__Challenge__
Copy the rows below word for word, from the line containing "line at (108, 44): none -> present" through the last row, including both ends. Leave the pictures out of your answer.

__Stored records__
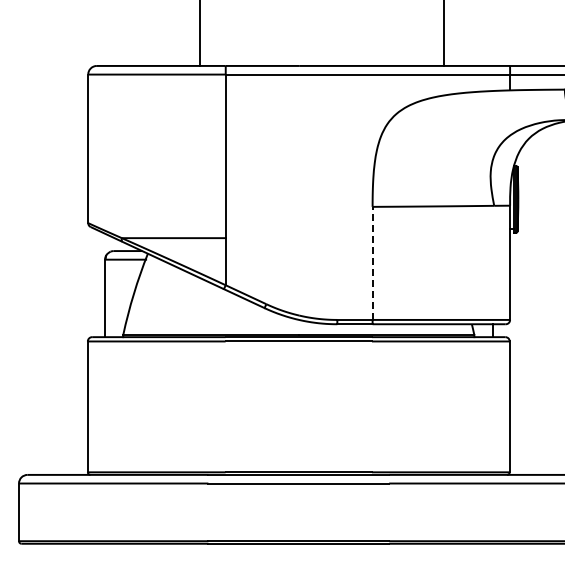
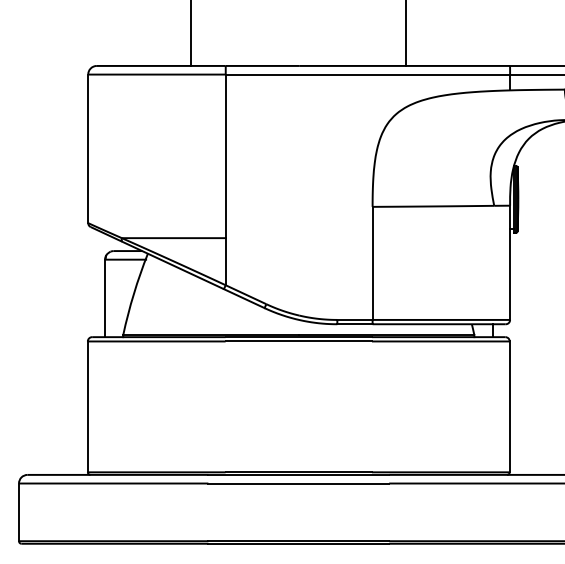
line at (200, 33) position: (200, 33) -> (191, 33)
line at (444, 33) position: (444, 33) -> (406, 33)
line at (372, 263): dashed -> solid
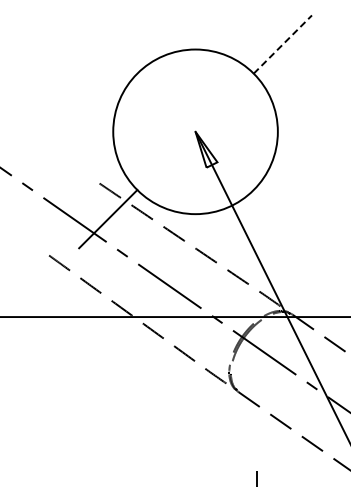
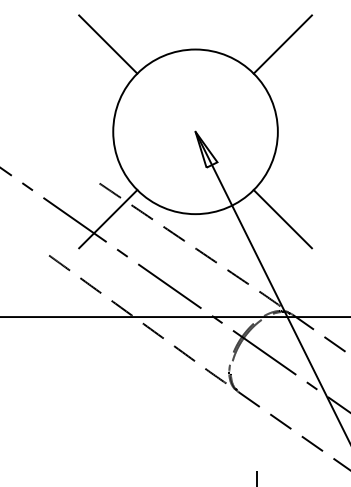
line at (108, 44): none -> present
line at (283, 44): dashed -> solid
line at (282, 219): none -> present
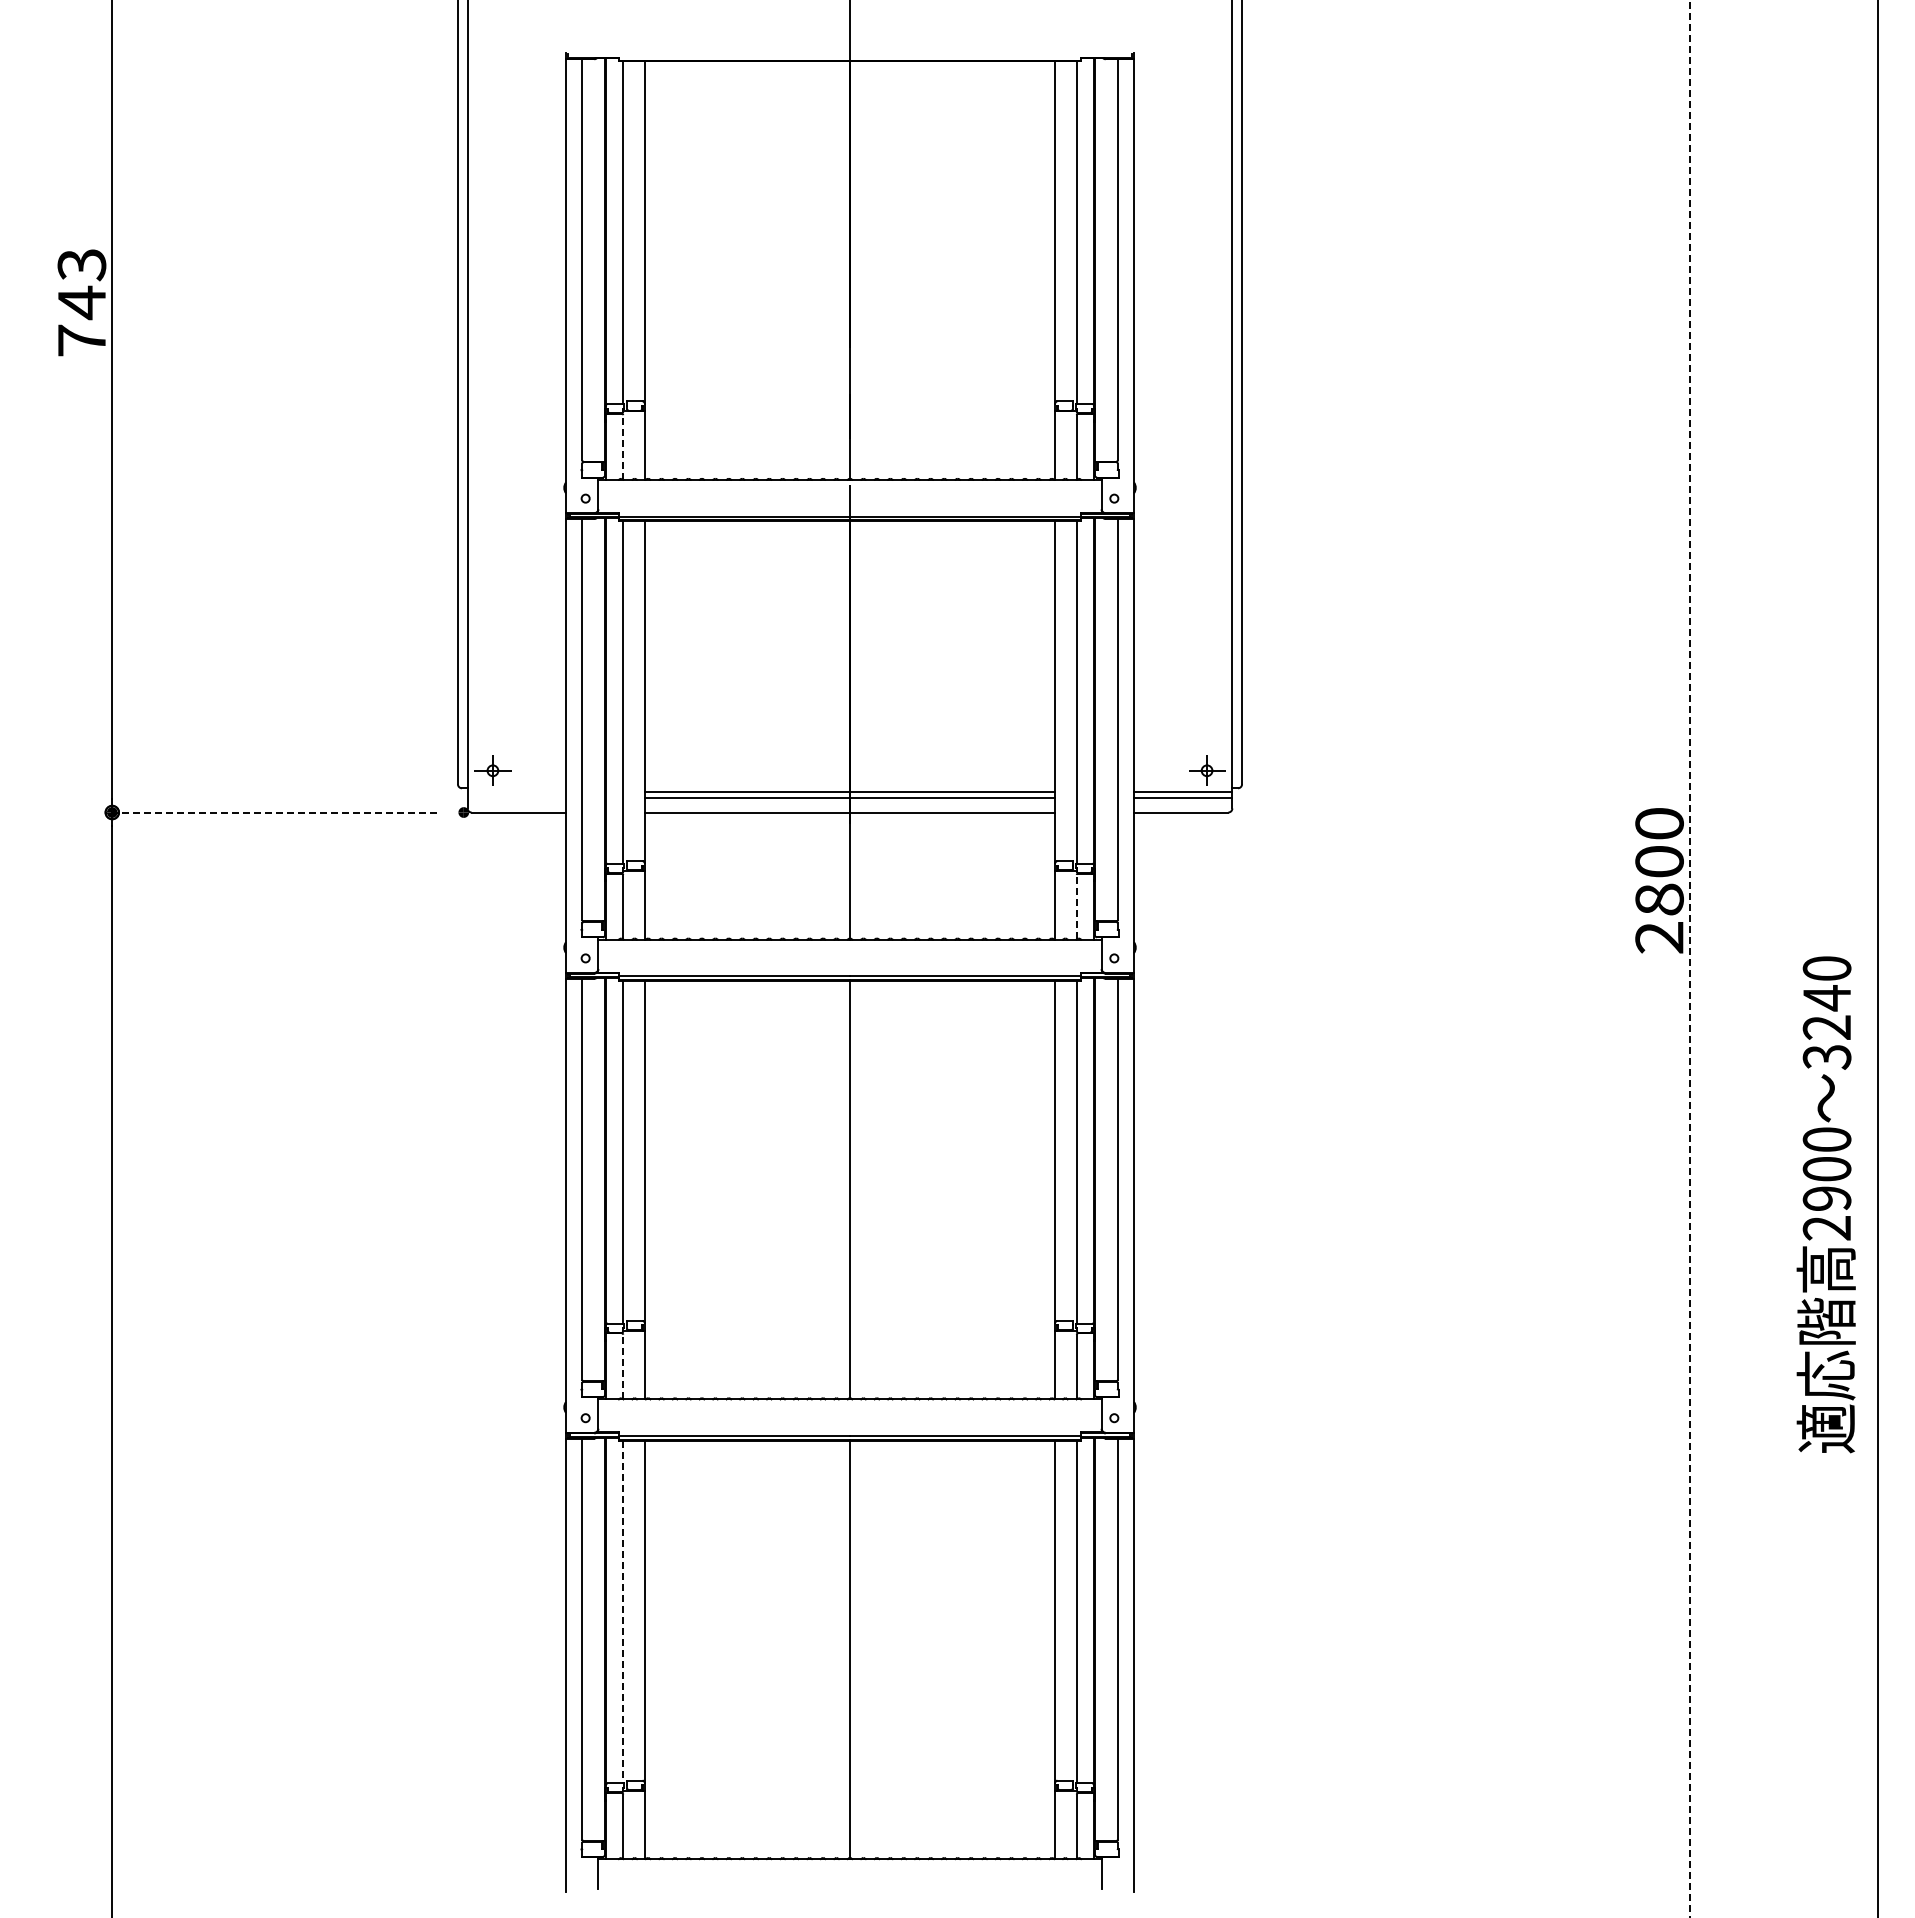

__Exercise response__
line at (108, 44): none -> present
line at (283, 44): dashed -> solid
line at (282, 219): none -> present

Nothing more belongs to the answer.